At some
point I learned that Brown, in addition to being a scholar of Russian
literature, was a cartoonist. In 1985 he published The Portable
Twentieth-Century Russian Reader. I’ve happened upon
references to him teaching at Princeton, living in Seattle and writing a
newspaper column winningly titled “Ink Soup.” Several of the latter are available
online, including one devoted to the author of “Aubade”:
“The
late Philip Larkin was the Librarian of the University of Hull in England. I
learned of this only long after I had discovered the Philip Larkin that
matters, not the one who located books but the one who located words, fastened
them together in lines of verse, unfastened them and then refastened them,
burnished them, made adjustments so fine that no eye but his could have seen
the need, and finally published them between two covers as books that will
still be here when no one on earth knows or cares that he was once the
Librarian of Hull.”
Now I’ve
found Nabokov at Cornell (ed. Gavriel
Shapiro, Cornell University Press, 2003), which includes Brown’s “Krazy,
Ignatz, and Vladimir: Nabokov and the Comic Strip.” It’s a witty, deeply
knowledgeable essay, not the usual academic claptrap, and begins like this:
“Vladimir
Nabokov was a writer of astounding visual acuity [we might say the same of
Davenport]: He truly saw the world
and rendered its shapes and color with unparalleled clarity.
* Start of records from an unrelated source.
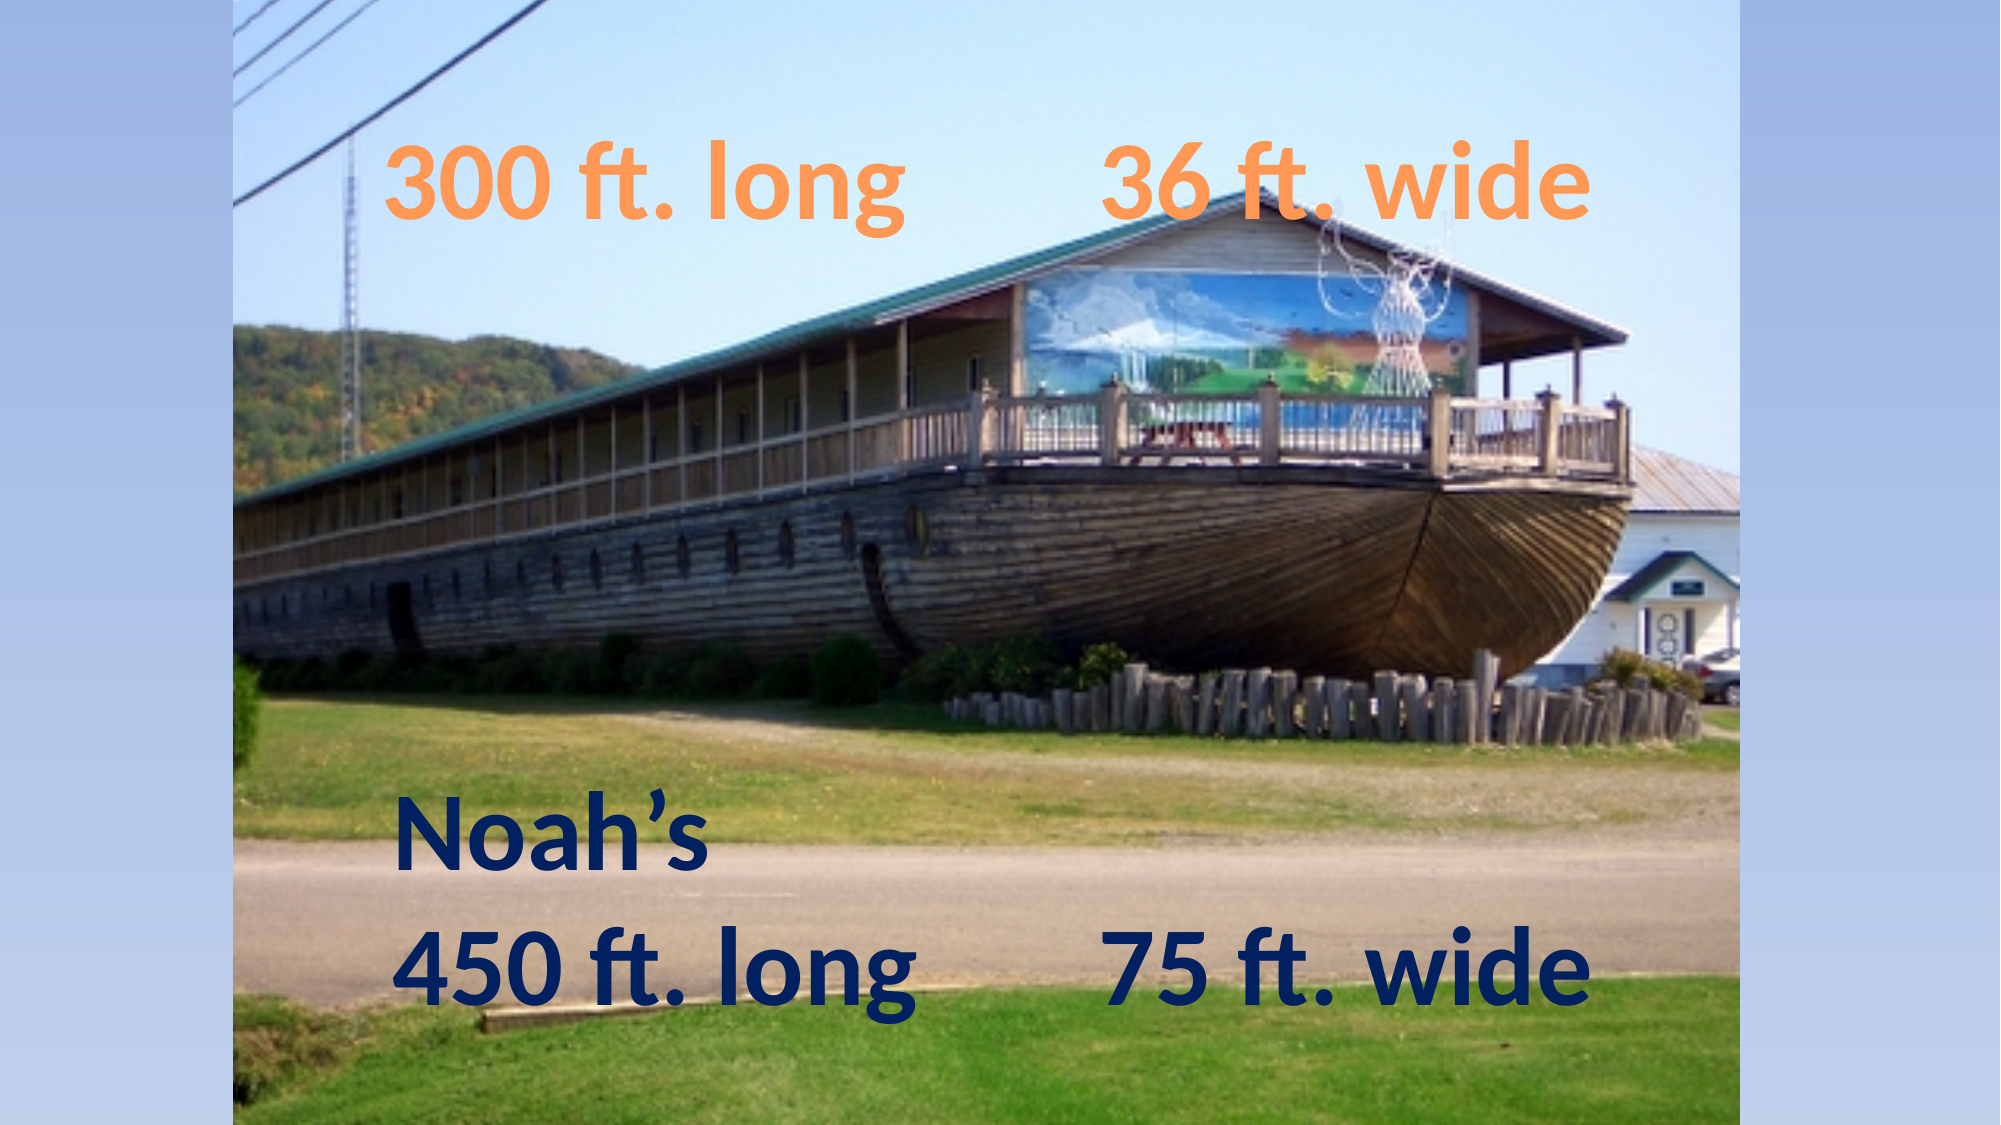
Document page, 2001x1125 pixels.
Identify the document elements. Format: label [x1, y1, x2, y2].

picture [233, 0, 1741, 1125]
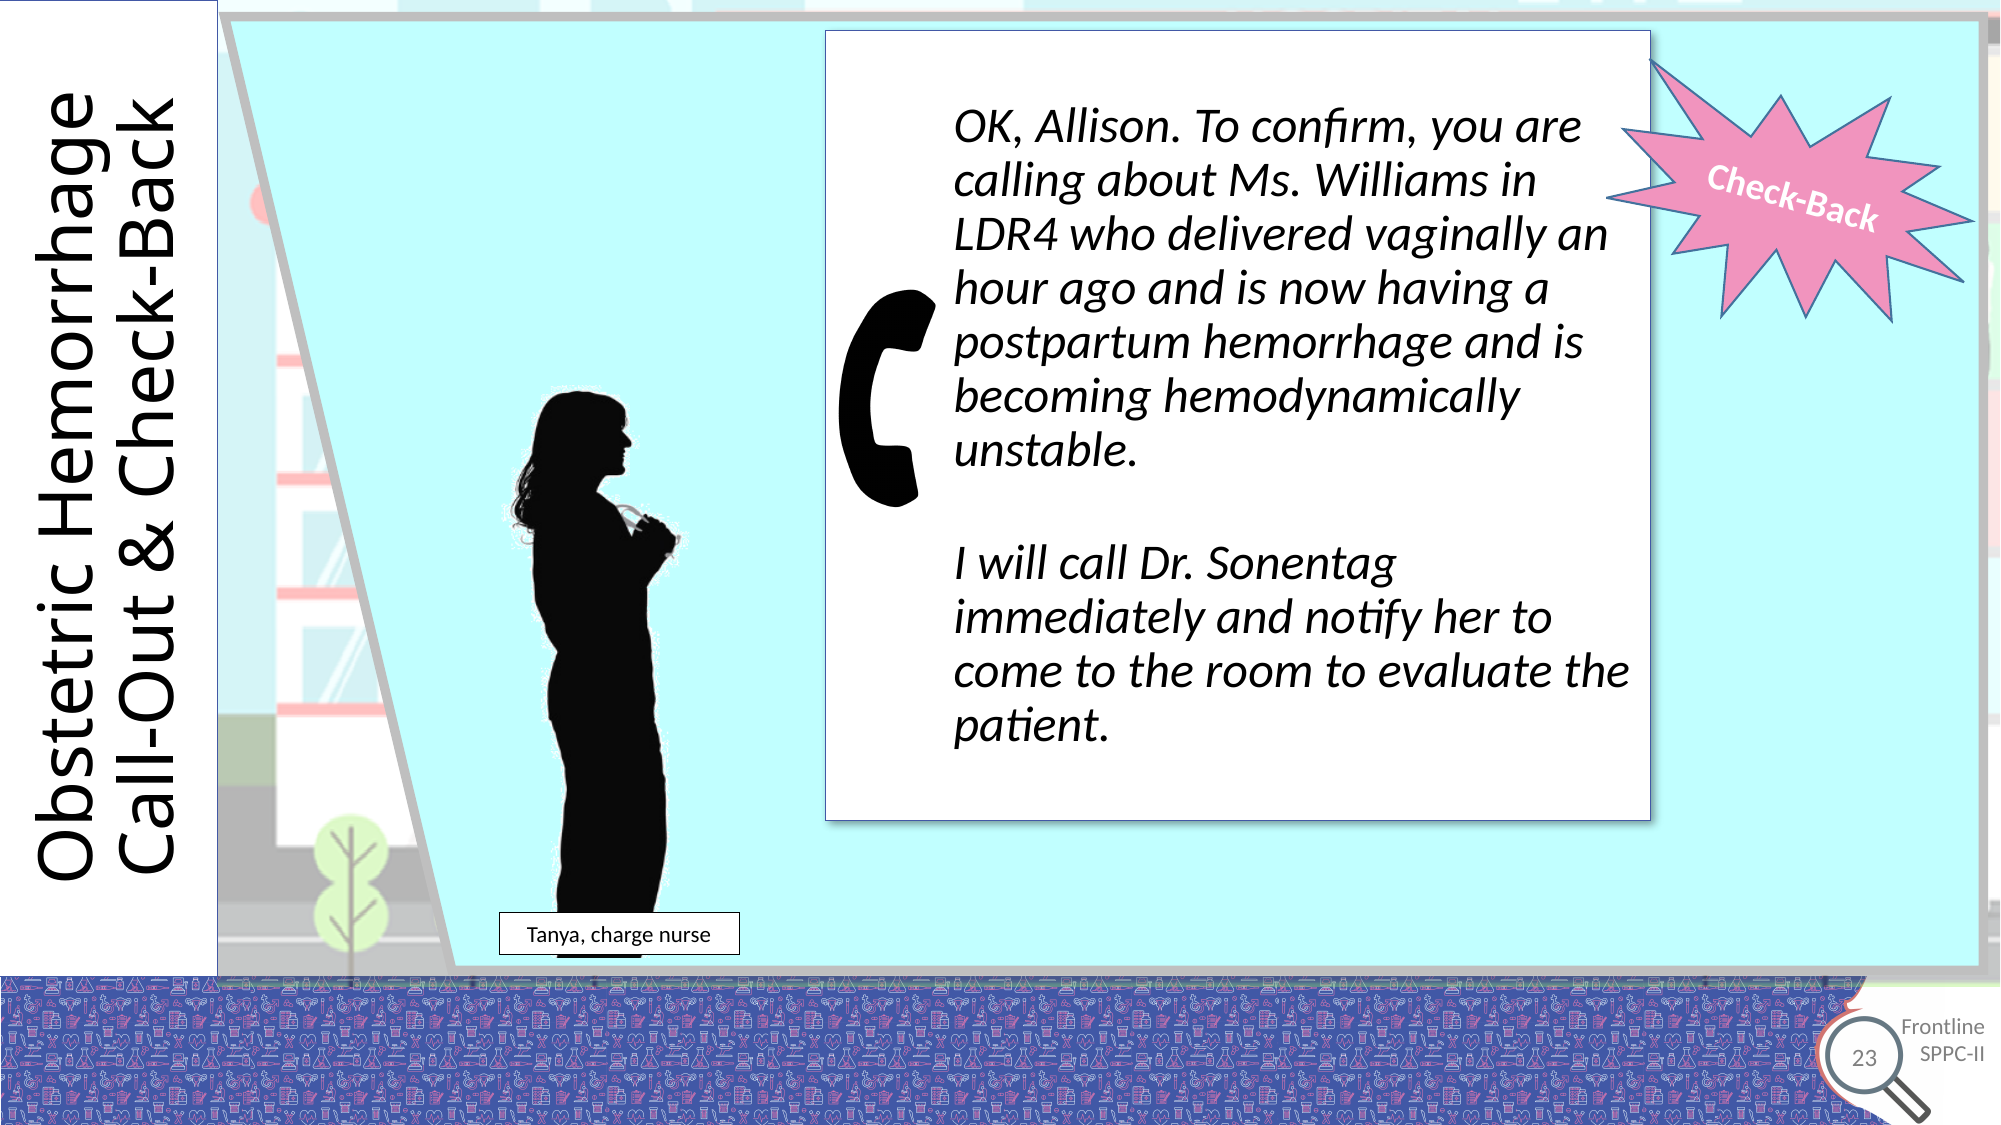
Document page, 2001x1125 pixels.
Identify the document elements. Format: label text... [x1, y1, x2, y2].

text_box [218, 0, 2001, 987]
picture [460, 248, 1053, 958]
list OK, Allison. To confirm, you are calling about Ms. Williams in LDR4 who delivered vaginally an hour ago and is now having a postpartum hemorrhage and is becoming hemodynamically unstable. I will call Dr. Sonentag immediately and notify her to come to the room to evaluate the patient. [825, 30, 1651, 821]
slide_number 23 [1829, 1026, 1900, 1087]
text_box Check-Back [1606, 57, 1976, 324]
text_box [223, 15, 1985, 972]
title Obstetric Hemorrhage Call-Out & Check-Back [0, 0, 218, 977]
picture [0, 976, 1992, 1125]
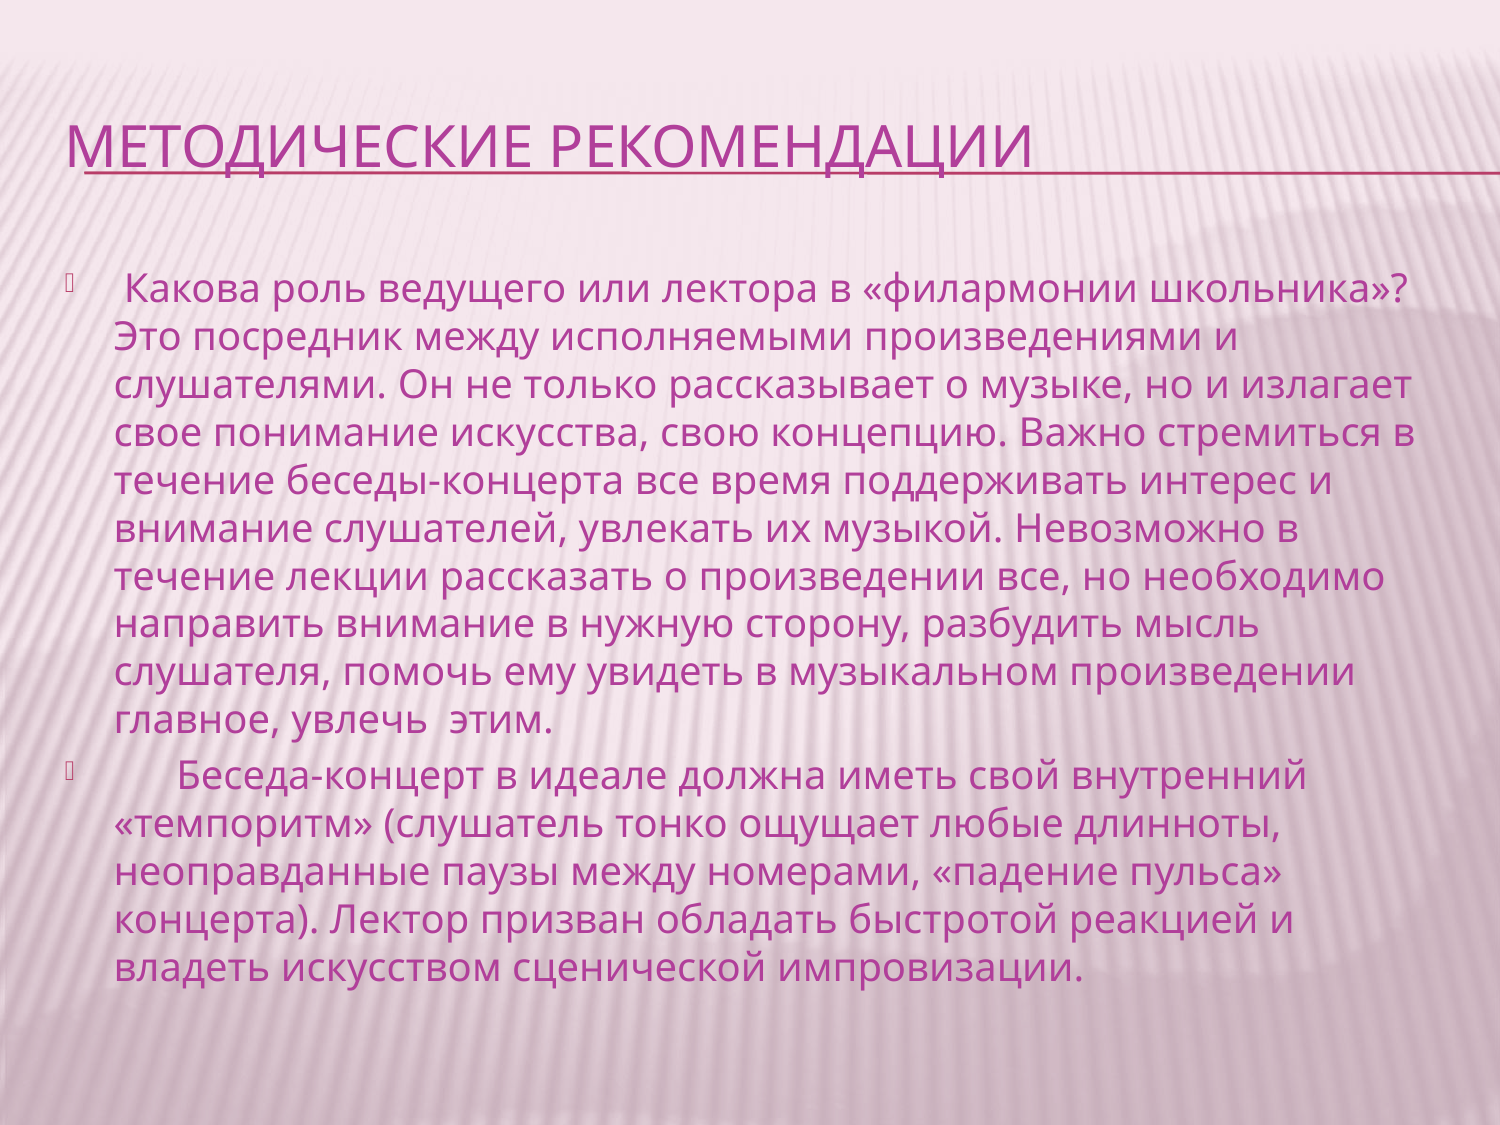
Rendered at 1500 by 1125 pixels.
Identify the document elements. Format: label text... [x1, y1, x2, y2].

title Методические рекомендации [50, 75, 1475, 213]
list Какова роль ведущего или лектора в «филармонии школьника»? Это посредник между исполняемыми произведениями и слушателями. Он не только рассказывает о музыке, но и излагает свое понимание искусства, свою концепцию. Важно стремиться в течение беседы-концерта все время поддерживать интерес и внимание слушателей, увлекать их музыкой. Невозможно в течение лекции рассказать о произведении все, но необходимо направить внимание в нужную сторону, разбудить мысль слушателя, помочь ему увидеть в музыкальном произведении главное, увлечь этим. Беседа-концерт в идеале должна иметь свой внутренний «темпоритм» (слушатель тонко ощущает любые длинноты, неоправданные паузы между номерами, «падение пульса» концерта). Лектор призван обладать быстротой реакцией и владеть искусством сценической импровизации. [50, 254, 1475, 998]
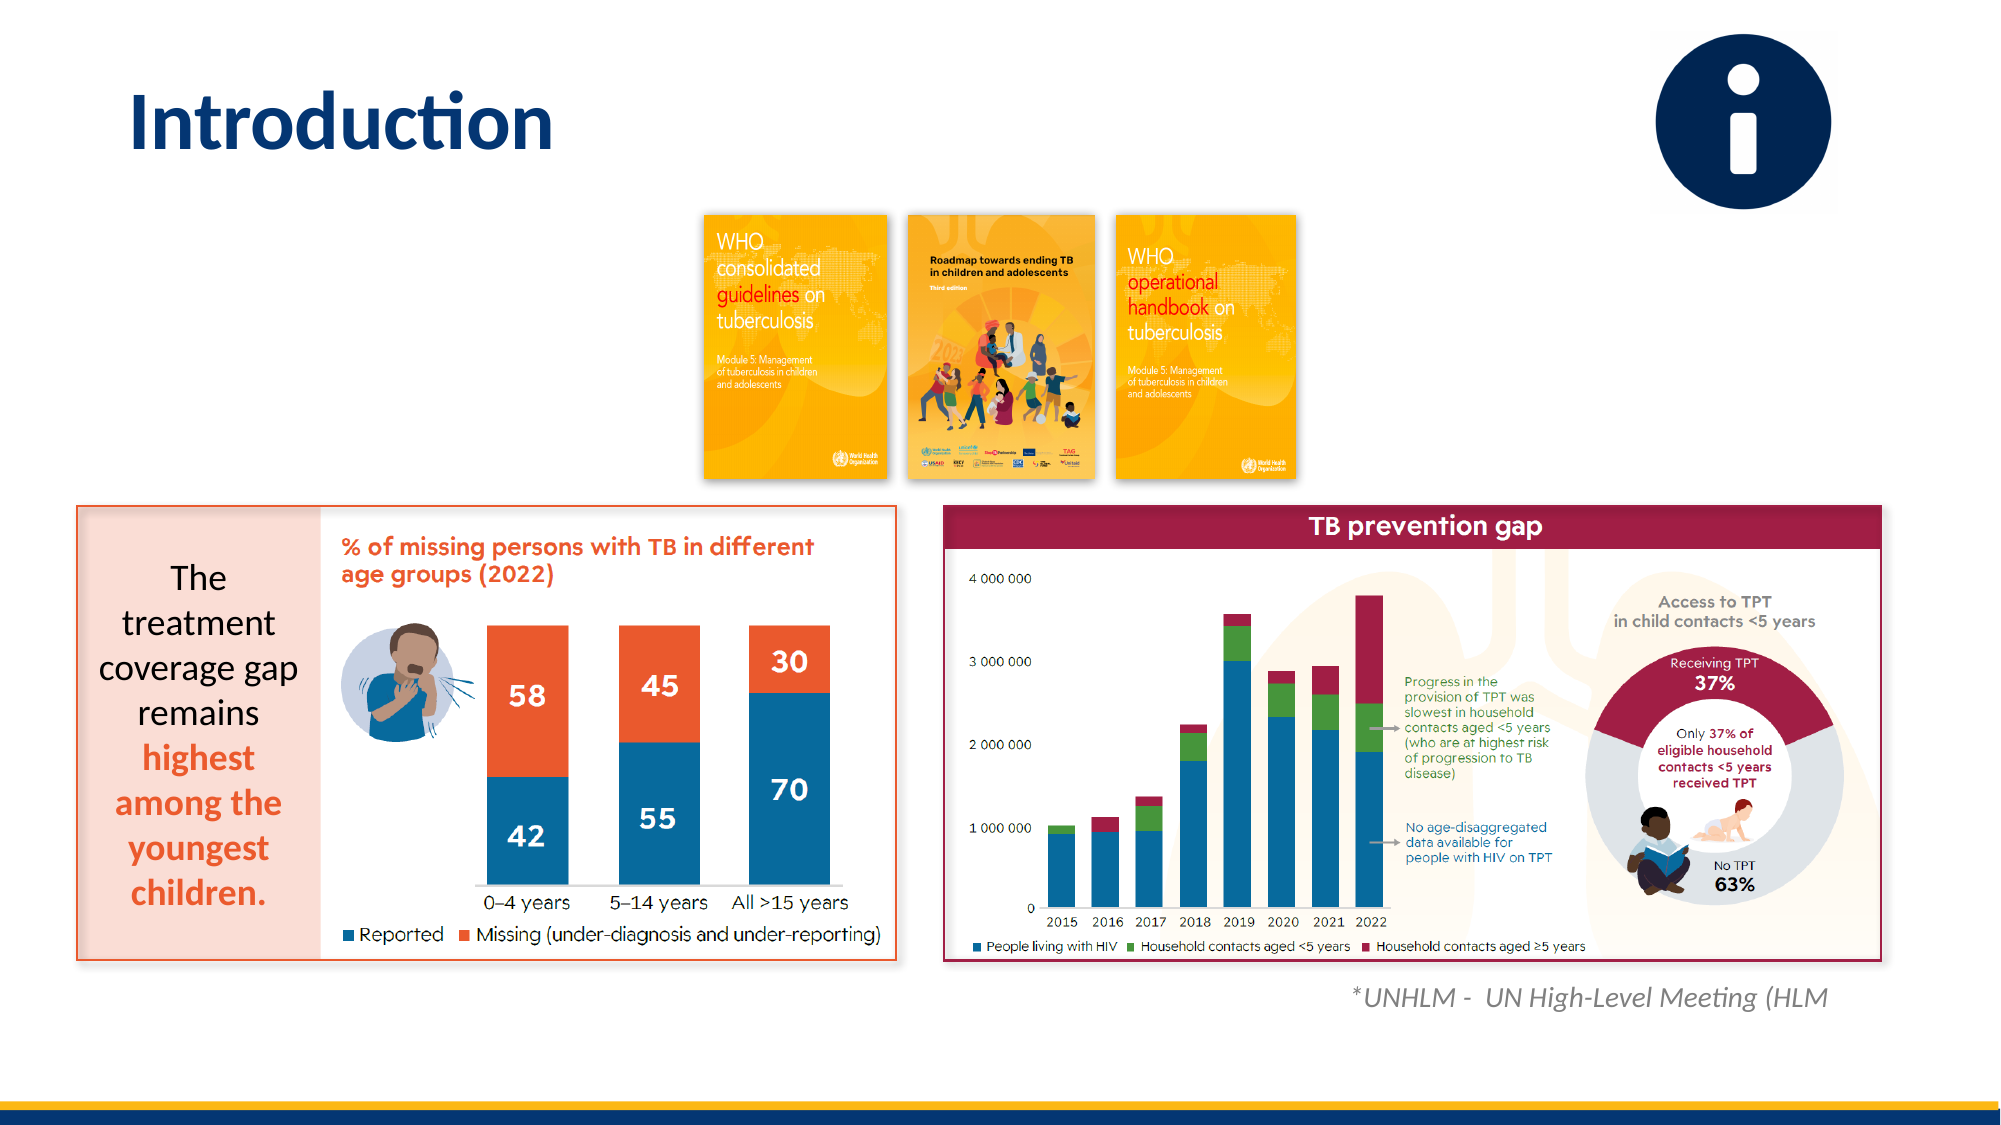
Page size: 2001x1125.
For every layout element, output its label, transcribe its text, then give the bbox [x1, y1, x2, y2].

title Introduction [114, 31, 1863, 215]
text_box [76, 505, 897, 961]
picture [324, 518, 892, 953]
text_box *UNHLM - UN High-Level Meeting (HLM [1334, 970, 1863, 1021]
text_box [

Like every great
novelist, he attended to the entire range of culture, from the highest, where
he and Véra
were at home, to the lowest, where many of his characters and even a few of his
readers (like me) can sometimes be found.”
Brown goes
on to coin
bédesque, from the French for comic strip, la bande dessinée (or la BD), and meaning “comicstrippishness.”
He reviews the drawing masters Nabokov had as a boy in Russia, in particular
Mstislav Dobuzhinsky, whose pedagogy, Brown says, contributed to Nabokov’s “later
fetish for precise description and his high esteem for those people who do not
move through the world in a half-somnolent state but actually see their
surroundings [again, Davenport comes to mind].”